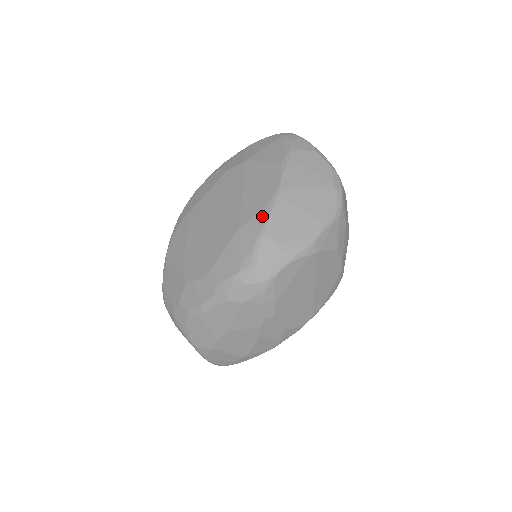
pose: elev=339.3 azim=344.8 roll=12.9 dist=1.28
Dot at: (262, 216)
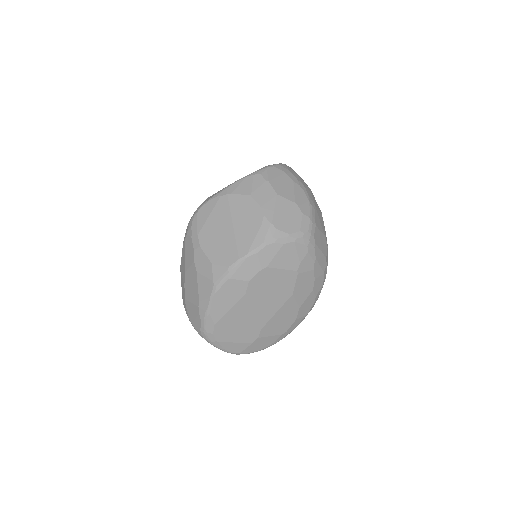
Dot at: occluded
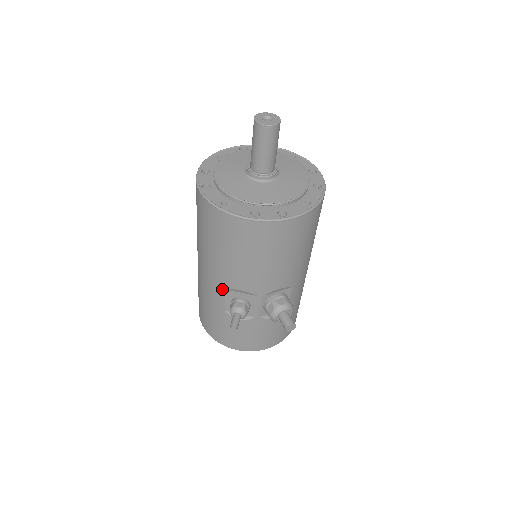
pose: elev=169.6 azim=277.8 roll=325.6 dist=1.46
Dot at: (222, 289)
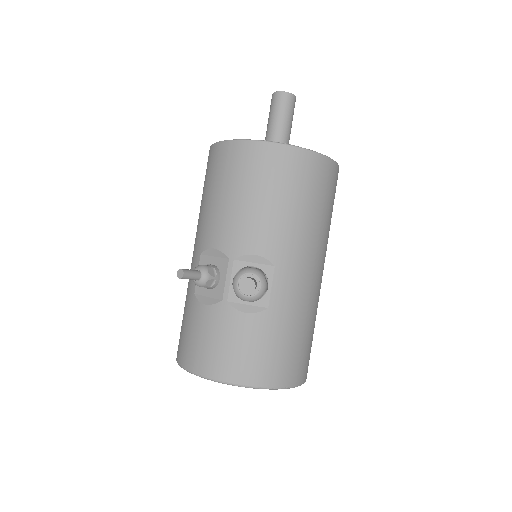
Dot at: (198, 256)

═══

# Requirements:
Rewrite every line of the items above as a Markdown table with the columns "Row" and "Entry": number each line in "Row" and put its text in "Entry". Skip blank lines, and leave the pictures out of the table.

# Output for this task:
| Row | Entry |
|---|---|
| 1 | pose: elev=339.3 azim=344.8 roll=12.9 dist=1.28 |
| 2 | Dot at: (262, 216) |
| 3 | Dot at: occluded |
| 4 | pose: elev=169.6 azim=277.8 roll=325.6 dist=1.46 |
| 5 | Dot at: (222, 289) |
| 6 | Dot at: (198, 256) |